Même chose pour les premières pages dans lesquelles je suis entrée sans difficulté mais avec un petit à priori : pourquoi le registre épistolaire pour s'adresser à un mari défunt, quel intérêt ? Pourquoi pas simplement un récit à la première personne ?Ce n'est qu'au chapitre suivant que le récit m'a davantage enchantée , par les descriptions des vieux quartiers, du Paris d'avant Haussman, et que j'ai compris que le fait que Rose écrive avait une fonction précise dans le roman.
A partir de là j'ai apprécié les références justes et précises à la vie dans le quartier de Saint Germain des prés, le travail de documentation nécessaire à l'élaboration des descriptions fines et les anecdotes véridiques, comme l'évocation de l'hiver 18... lorsque la Seine, gelée sur plusieurs centimètres, a permis aux curieux de marcher sur la glace et observer Paris d'un autre oeil ou encore l'exposition universelle de 1855.
Paris sous le Second Empire nous est rapporté par des écrivains comme Zola qui le vivent de l'intérieur. Ici, Tatiana de Rosnay a ce recul, ce regard sur le Paris moderne qui permet de détailler la nostalgie du Paris perdu, celui que nous ne connaitrons jamais. Le lecteur superpose alors les deux descriptions et cherche les détails qui vont le faire rêver, le transporter au XIX°S.
C'est l'histoire d'une vie qu'elle nous raconte et avec elle, la vie d'écrivains de cette époque.

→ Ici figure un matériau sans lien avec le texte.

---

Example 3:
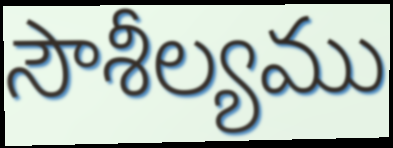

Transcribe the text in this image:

సౌశీల్యము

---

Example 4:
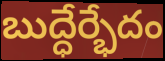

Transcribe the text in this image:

బుద్ధేర్భేదం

Les journaux parlent ainsi du procès de Gustave Flaubert alors même que le libraire de Rose la convaint de lire Madame Bovary, roman qui passe pour perversif. Plus loin dans le roman Rose lit Thérèse Raquin de Zola et évoque la critique journalistique de l'époque qui qualifiait le livre de "littérature putride". On appréciera aussi avec quel plaisir l'héroine décrit sa découverte d'Edgar Alan Poe, de son univers si particulier mêlé d'obscur mystère et de fantastique.

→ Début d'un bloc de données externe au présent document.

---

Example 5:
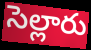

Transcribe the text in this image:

సెల్లారు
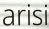
arisi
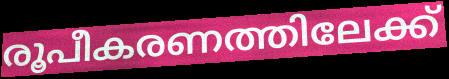
രൂപീകരണത്തിലേക്ക്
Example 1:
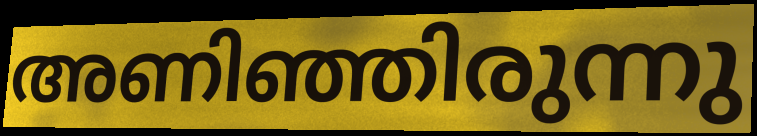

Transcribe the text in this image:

അണിഞ്ഞിരുന്നു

Il ne fait aucun doute que sans ces références et les détails qui donnent vie aux lieux parisiens évoqués, je n'aurais pas autant apprécié cette lecture. Cela étant ,la plume de Tatiana de Rosnay est sensible, délicate et convient parfaitement à ce type d'écrit.Par ailleurs l'auteur a ménagé une fin émouvante, surprenante par certains côtés.J'ai hâte de découvrir comment la dimension historique est traitée dans Elle s'appelait Sarah, que j'espère loin de tout pathos excessif !

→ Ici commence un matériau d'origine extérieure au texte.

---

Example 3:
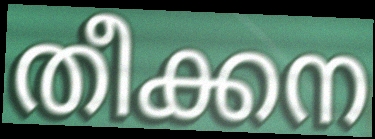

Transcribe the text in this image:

തീക്കന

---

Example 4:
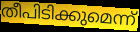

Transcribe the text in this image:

തീപിടിക്കുമെന്ന്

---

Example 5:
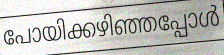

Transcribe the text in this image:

പോയിക്കഴിഞ്ഞപ്പോൾ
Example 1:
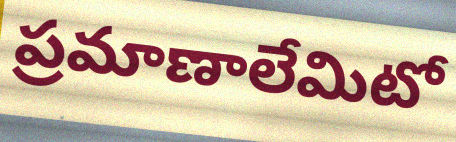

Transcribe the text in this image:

ప్రమాణాలేమిటో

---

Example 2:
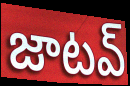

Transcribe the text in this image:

జాటవ్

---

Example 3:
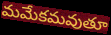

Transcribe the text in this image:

మమేకమవుతూ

les petits plus : Sur les traces de Rose, pour ceux qui s'intéressent au Paris d'hier et d'aujourd'hui. Puis, à la fin du roman Tatiana de Rosnay revient sur l'écriture, ce qui l'a inspirée, le travail de recherche sur cette période. Il est toujours appréciable de savoir ce qui a inspiré un auteur et quelle part de lui-même il a mis dans l'ouvrage, quelle implication dans la documentation. Rose, entre fiction et réalité ... un roman à découvrir.